Т. Г. Цявловская «разгадала» еще одну сердечную тайну поэта, относящуюся к его одесской жизни. Героиней этого поистине «детективного» романа Пушкина стала Каролина Адамовна Собаньская, урожденная графиня Ржевусская (1794–1885). Первым исследователем, указавшим на нее как на адресата двух любовных писем Пушкина начала 1830 г., был одесский пушкинист А. М. Де-Рибас[426]. «Одна из самых блистательных красавиц польского общества русского юга», женщина со сложной судьбой и далеко не безупречной репутацией (почти официально находившаяся в любовной связи с известным генерал-лейтенантом, графом О. И. Виттом, приобщившим ее к политическому сыску, о чем, разумеется, Пушкин не мог знать), Каролина Собаньская познакомилась с Пушкиным, по собственному его признанию, 2 февраля 1821 г. (в день святого Валентина, день всех влюбленных). Однако настоящее знакомство, переросшее в постоянное общение, состоялось уже в Одессе и далеко не сразу перешло со стороны Пушкина в увлечение. По-видимому, на первых порах Пушкин встречался с Собаньской в кругу одесского светского общества (хотя пренебрегавшая светскими условностями Каролина была принята далеко не во всех аристократических домах Одессы). В откровенном письме к А. Н. Раевскому от 15–22 октября 1823 г. Пушкин пишет, что «страсть его очень уменьшилась», так как он «влюбился в другую», т. е. в Амалию Ризнич (XIII, 70). И только после разрыва с последней и отъезда ее на лечение за границу (где-то в начале мая 1824 г.) Пушкин снова обратился к Собаньской.
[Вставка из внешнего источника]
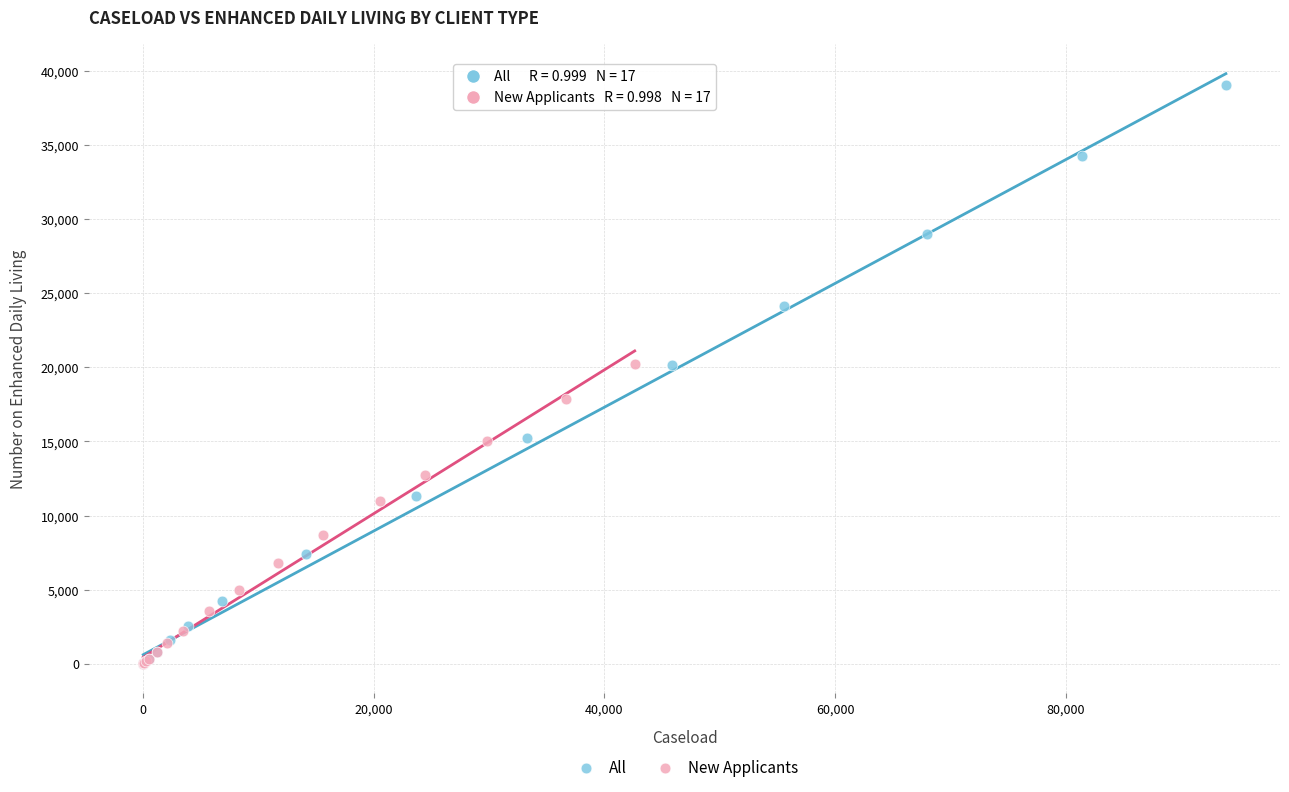

Which series has the largest Y range (max minus min)?

All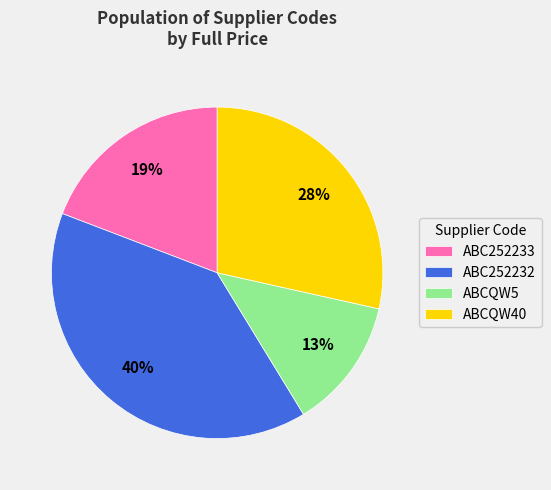

Which slice is the smallest?

ABCQW5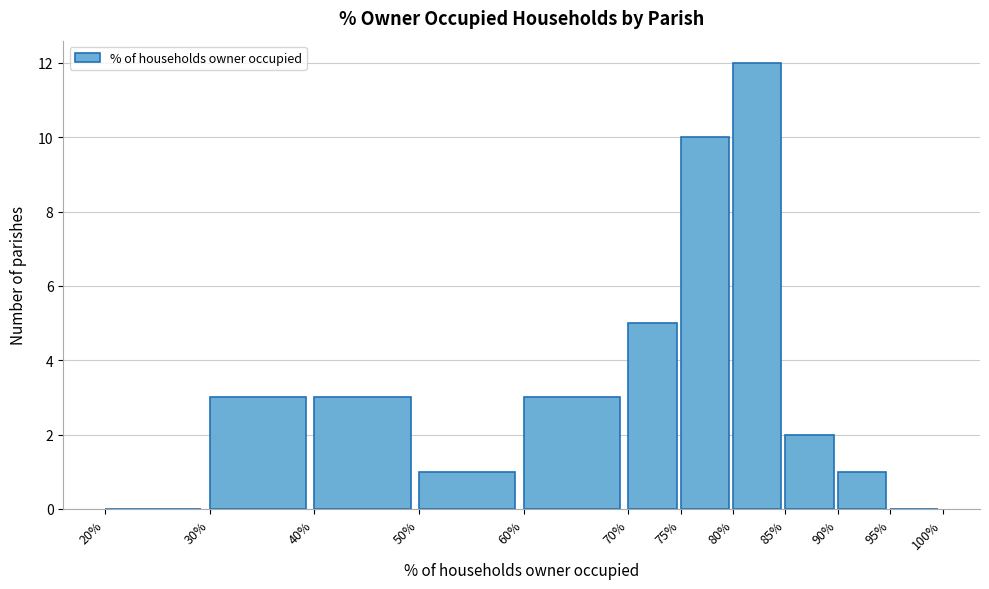

Reading left to right, list every bar in this chart as the range it spans on the x-axis followed by its height. The values are not printed on the chart, so give them approximately, as read against the axis.

20% to 30%: 0
30% to 40%: 3
40% to 50%: 3
50% to 60%: 1
60% to 70%: 3
70% to 75%: 5
75% to 80%: 10
80% to 85%: 12
85% to 90%: 2
90% to 95%: 1
95% to 100%: 0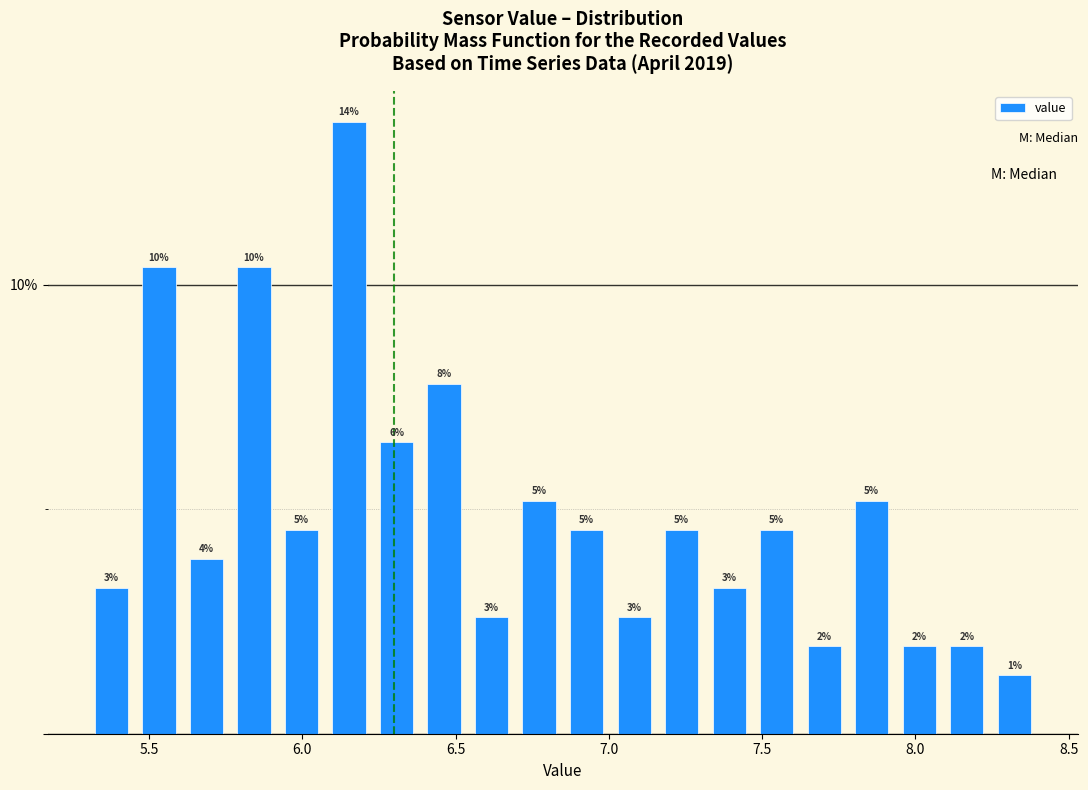

Around what value on the x-axis is the tallest bar? Give the approximate position of its centre, as read against the axis.

6.15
Не о ней ли идет речь в датированной 18–19 мая 1824 г. загадочной помете «Veux tu m’aimer» под беловым автографом стихотворения «В альбом иностранке» в одной из рабочих тетрадей Пушкина (ПД № 833, л. 26)? В переводе помета гласит: «Хочешь ли ты любить меня?» — и содержит аббревиатуру «pl. v. D.».
426
См. об этом: Рукою Пушкина: Несобранные и неопубликованные тексты. М.; Л., 1935. С. 185.